Black Star Nairobi by Mukoma Wa Ngugi

Black Star Nairobi by Mukoma Wa Ngugi

Auteur:Mukoma Wa Ngugi [Ngugi, Mukoma Wa]
La langue: fra
Format: epub
Tags: Policier, Afrique, Terrorisme, Littérature américaine
Éditeur: Éditions de l'Aube
Publié: 2013-06-15T07:00:00+00:00


Chapitre 9

CHOISIR ENTRE TIJUANA ET LE CHOLÉRA

Le Mexique. Nous étions en route pour le Mexique. Putain, comment se faisait-il que quelques années seulement après avoir quitté mon pays, je sois obligé d’y retourner clandestinement ? Cela dit, après tout ce que j’avais vu ces derniers jours, l’idée qu’un flic noir américain soit contraint de se glisser en douce dans son pays en passant par le Mexique aurait dû me paraître anodine.

Il ne m’avait pas été facile de quitter les États-Unis pour m’installer au Kenya, mais Muddy vivait là-bas et je me devais de la rejoindre. Je me remémorai la première fois que je l’avais vue sur scène, déclamant son texte avec une sensualité grave qui imposait autant le respect que l’admiration. La personnalité de Muddy ne se résumait pas à ça. Je l’avais compris dès notre rencontre. Pourtant, il n’est pas facile, même par amour, d’abandonner tout ce qu’on a connu et tout ce qu’on aurait pu devenir, tout ce qu’on avait espéré devenir. J’avais dû laisser des amis derrière moi ; je venais d’être promu. Pour être franc, je me demandais souvent si, étant leur seul enfant, je n’avais pas trahi mes parents.

D’un autre côté, j’avais de bonnes raisons de partir. Au Kenya, ma peau ressemblait à celle de tout le monde, je faisais partie de la majorité. Toutefois, ça ne faisait pas de moi un autochtone : ceux avec qui j’interagissais remarquaient tout de suite mon accent, mon « américanité », et j’avais fini par accepter l’idée qu’ils fassent partie de moi. Ce que j’avais refusé d’accepter, c’était qu’on m’appelle mzungu – c’était un terme provocateur, comme si un homme blanc me traitait de nègre.

Vivre loin de chez soi, vivre comme un immigré au milieu des personnes noires comme moi – viendrait-il un jour où chacun pourrait se sentir chez lui où il le voudrait ? Pour ma part, j’avais choisi le Kenya – viendrait-il un jour où ce pays, ou n’importe quel autre endroit, me choisirait ? Où il me considérerait vraiment comme l’un des siens ?

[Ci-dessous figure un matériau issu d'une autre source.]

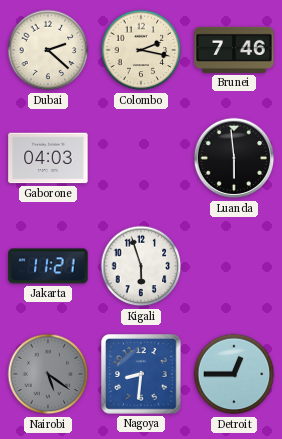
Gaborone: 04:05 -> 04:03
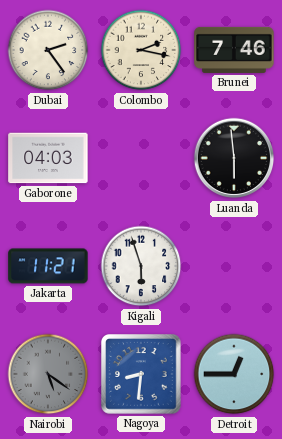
Dubai: 2:22 -> 2:24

Il fallait que j’apprenne le kiswahili. Il est vrai que la plupart des Kenyans étaient contents de travailler leur anglais, une espèce d’anglais rap, avec un Américain, mais tout de même, O, Muddy, Janet et n’importe quel client de la Broadway’s Tavern auraient pu être mes professeurs. En même temps, je ne pouvais m’empêcher de résister, de rechigner à trouver définitivement ma place dans ce pays. Je commençais même à me demander si, au fond de moi, je ne préférais pas que les choses restent ainsi – si, quelque part, je n’avais pas envie de rester américain. Les rêves que j’appréciais le plus étaient ceux où je me gavais de nourriture malsaine – pizza Dominos croulant sous la viande, Double Cheese Bacon XXL du Paradise, un bar de ma bonne vieille ville de Madison.

J’étais cependant certain d’une chose : l’idée de rentrer chez moi, aux États-Unis, m’enthousiasmait. La Californie et le Wisconsin n’ont pas grand-chose en commun, mais c’était tout de même mon pays. Si nous résolvions l’affaire, peut-être que j’emmènerais Muddy à Madison pour la présenter à mes parents.